A half-assed reflection on an over-privileged life

I miss being a little kid. I miss getting out of school at two-thirty and coming home and wreaking havoc and getting into ridiculous fights with my little brothers and sisters, over whose turn it was to pick out a TV show or who was up next to play Nintendo. Even though we didn’t have cable and there were really only two or three shows to watch anyway. Even though we only had a handful of video games that we’d all either beaten several times or played until we got to that really impossible level that none of us could ever pass.

I miss listening to the radio for my favorite songs to come on. I’d wait with a blank cassette tape in this little boom box my parents bought me for my tenth birthday, trying to get it just right, so I’d have as much of the complete song as possible recorded without getting any of the annoying DJ talking over. For a while, like in the mid nineties, every song that came out was great. I know that’s probably not the case. But that’s how it sounded. Everything sounded so cool. Everything so new. Now I listen to the radio and I just get bored at all of the snarky comments I’ve programmed to run automatically through my head. At some point in high school I decided I was too cool for regular radio music and I only listened to stuff I considered underground.

I miss going to ska and punk shows in high school, listening to music that, when I listen to it now, the majority of it sounds just awful. I must have been so in love with the scene, with just getting out there and seeing new things, meeting new people. These local bands would play shows in dingy event halls or church basements and I’d get pumped up months in advance. When I got there I’d buy every t-shirt for sale and every CD and demo tape, regardless of whether any of it was even any good, but high on the knowledge that you couldn’t buy this stuff anywhere else.

I miss my first car. I worked through all of high school, waiting tables almost on a full-time basis, saving up enough cash to pay for a 1991 Dodge Stealth in full, up front, and I still had enough left over to buy insurance and gas and all of the repairs I’d need to keep it running for the year that I had it before I crashed it and it had to be scrapped. Working throughout high school great; having my own money was fantastic. But not being able to get anywhere to spend it kind of made having stacks of cash a little pointless. Once I could drive I could go anywhere, buy anything. Comics, clothes, music, guitars, it was ridiculous. I miss having all of that money and basically no expenses, no serious financial responsibilities.

I miss my part-time job at college. For some reason, the university ignored my terrible driving record and hired me to drive a shuttle van between our two campuses in the Bronx and Manhattan. It was awesome. I felt like a hero, navigating through crazy traffic, transporting students and professors back and forth, taking ridiculous short cuts that in reality did nothing to save anybody any time.
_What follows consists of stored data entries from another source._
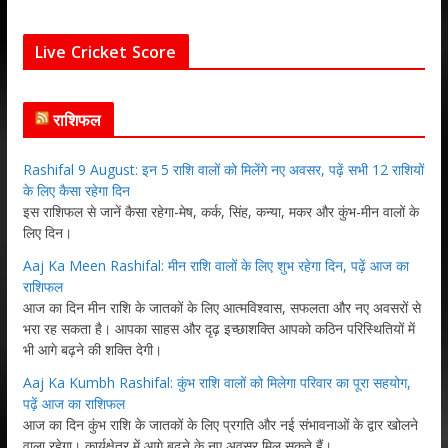
Live Cricket Score
राशिफल
Rashifal 9 August: इन 5 राशि वालों को मिलेंगे नए अवसर, पढ़ें सभी 12 राशियों
के लिए कैसा रहेगा दिन
इस राशिफल से जानें कैसा रहेगा-मेष, कर्क, सिंह, कन्या, मकर और कुंभ-मीन वालों के
लिए दिन।
Aaj Ka Meen Rashifal: मीन राशि वालों के लिए शुभ रहेगा दिन, पढ़ें आज का
राशिफल
आज का दिन मीन राशि के जातकों के लिए आत्मविश्वास, सफलता और नए अवसरों से
भरा रह सकता है। आपका साहस और दृढ़ इच्छाशक्ति आपको कठिन परिस्थितियों में
भी आगे बढ़ने की शक्ति देगी।
Aaj Ka Kumbh Rashifal: कुंभ राशि वालों को मिलेगा परिवार का पूरा सहयोग,
पढ़ें आज का राशिफल
आज का दिन कुंभ राशि के जातकों के लिए प्रगति और नई संभावनाओं के द्वार खोलने
वाला रहेगा। कार्यक्षेत्र में आगे बढ़ने के नए अवसर मिल सकते हैं।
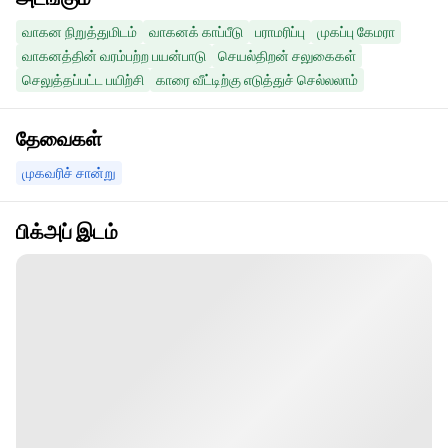
வாகன நிறுத்துமிடம்
வாகனக் காப்பீடு
பராமரிப்பு
முகப்பு கேமரா
வாகனத்தின் வரம்பற்ற பயன்பாடு
செயல்திறன் சலுகைகள்
செலுத்தப்பட்ட பயிற்சி
காரை வீட்டிற்கு எடுத்துச் செல்லலாம்
தேவைகள்
முகவரிச் சான்று
பிக்அப் இடம்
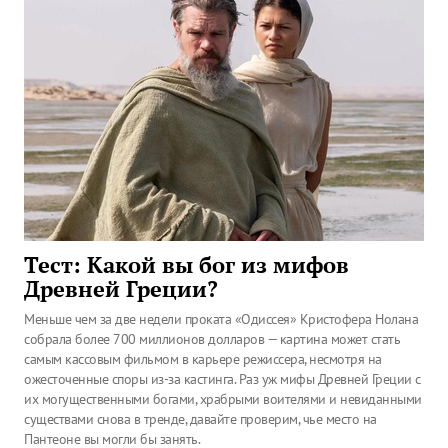
Тест: Какой вы бог из мифов
Древней Греции?
Меньше чем за две недели проката «Одиссея» Кристофера Нолана
собрала более 700 миллионов долларов — картина может стать
самым кассовым фильмом в карьере режиссера, несмотря на
ожесточенные споры из-за кастинга. Раз уж мифы Древней Греции с
их могущественными богами, храбрыми воителями и невиданными
существами снова в тренде, давайте проверим, чье место на
Пантеоне вы могли бы занять.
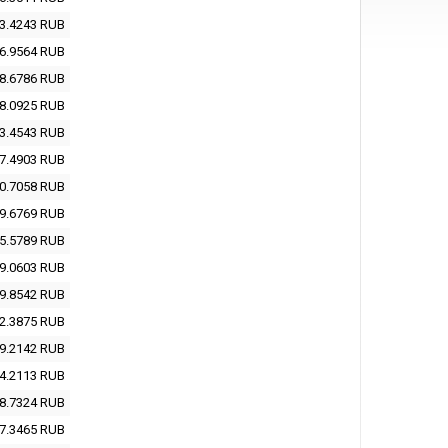
3.4243
RUB
6.9564
RUB
8.6786
RUB
8.0925
RUB
3.4543
RUB
7.4903
RUB
0.7058
RUB
9.6769
RUB
5.5789
RUB
9.0603
RUB
9.8542
RUB
2.3875
RUB
9.2142
RUB
4.2113
RUB
8.7324
RUB
7.3465
RUB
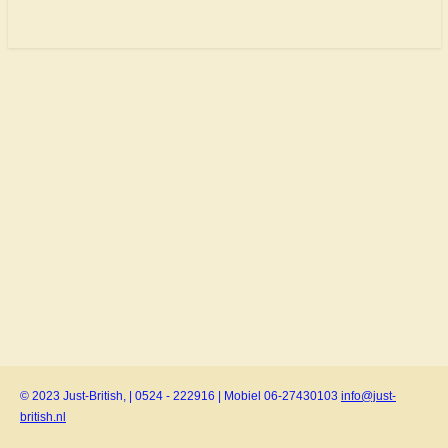
© 2023 Just-British, | 0524 - 222916 | Mobiel 06-27430103
info@just-
british.nl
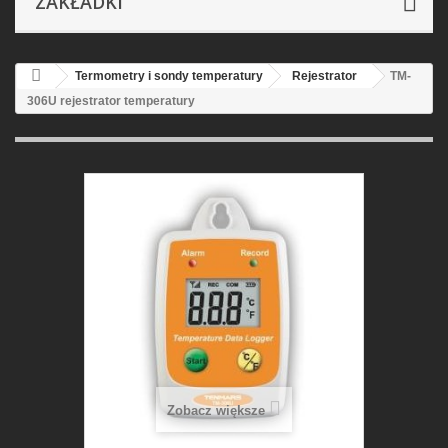
ZAKŁADKI
Termometry i sondy temperatury
Rejestrator
TM-
306U rejestrator temperatury
Zobacz większe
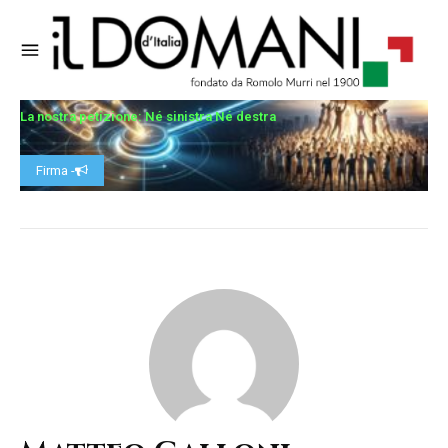
La nostra petizione: Né sinistra Né destra
Firma -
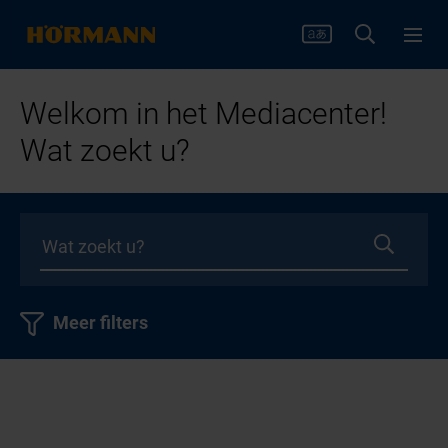
Welkom in het Mediacenter!
Wat zoekt u?
Meer filters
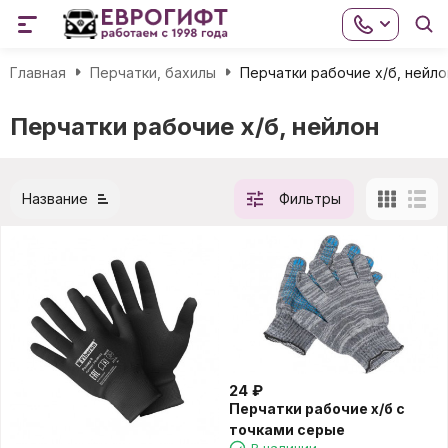
Главная
Перчатки, бахилы
Перчатки рабочие х/б, нейло
Перчатки рабочие х/б, нейлон
Название
Фильтры
24
₽
Перчатки рабочие х/б с
точками серые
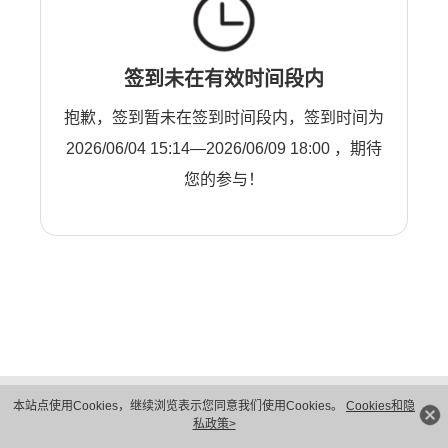
签到未在有效时间段内
抱歉，签到暂未在签到时间段内，签到时间为
2026/06/04 15:14—2026/06/09 18:00 ，期待
您的参与！
版权所有 © 华为技术有限公司 1998-2026。 保留一切权利。粤A2-20044005号
本站点使用Cookies，继续浏览表示您同意我们使用Cookies。
Cookies和隐
隐私保护
法律声明
私政策>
I drove through the NYC transit strike of 2006. I was picking random people up off the street in order to get through NYPD blockades that, much like the recent Hurricane Sandy blockades, only allowed carpool vehicles to drive past certain downtown checkpoints.

I miss writing for the school newspaper. I miss writing all of those op-ed pieces right before production, trying to fill up pages of blank space because other students hadn’t submitted their articles in time. I can’t believe the university gave me such an open forum, to write about anything. I wrote complete nonsense, much as I do now, but it was all under the title “University Journal of Record.” I would write about how much I loved White Castle, or how much I hated Tony Danza. I would make up fake students and write op-eds under their names. One time I made up a kid from North Dakota writing about how much he hated New York City. Students actually wrote in hate mail, which I’d then publish in the next week’s edition.

I miss the Peace Corps. I miss living in rural Ecuador with my wife, everyday an absurd adventure waiting right outside our door. I miss getting pissed off at the little kids looking through our windows, invading our privacy, never giving us a second to ourselves, constantly treating us like some sort of foreign-born entertainment. I miss drinking moonshine with the guys, I miss riding on the back of a pickup truck to get into town. I miss the freedom of not having had cell phone service or Internet for a solid two years.

I love my life, but I hate looking back and missing stuff. I miss two of my grandparents. I dread five years from now how I’m going to be missing everything that I’m doing right now. I hope I’m never like, “I miss riding my bike to work,” or “I miss that blog that I kept up for a while,” or much more dramatically, “I miss civilization, electricity and grocery stores,” or even much worse, “I miss my parents.” But you can only insist on planning out your life so far. Everybody’s constantly changing. But this is all really, very cliché advice. I just wish that I could be doing everything, seeing everything, meeting everyone, hanging out with everyone, all at the same time, everybody happy, smiling, fighting, watching TV, listening to music, traveling the world, racing our vans downtown.

So sappy. So emotional. The sarcastic part of me that I’ve spent way too much time cultivating and nurturing is making fun of everything I’ve just written, a cheap play on emotion, a half-assed reflection of an over-privileged life. But I just have so much to be happy about, and thus so much to eventually miss. It’s too much to think about sometimes so I rarely do, I just try to stay in the moment, not thinking too far ahead, not letting myself get caught up in what’s not around anymore. But yeah, life right? I guess. I don’t know. I really don’t.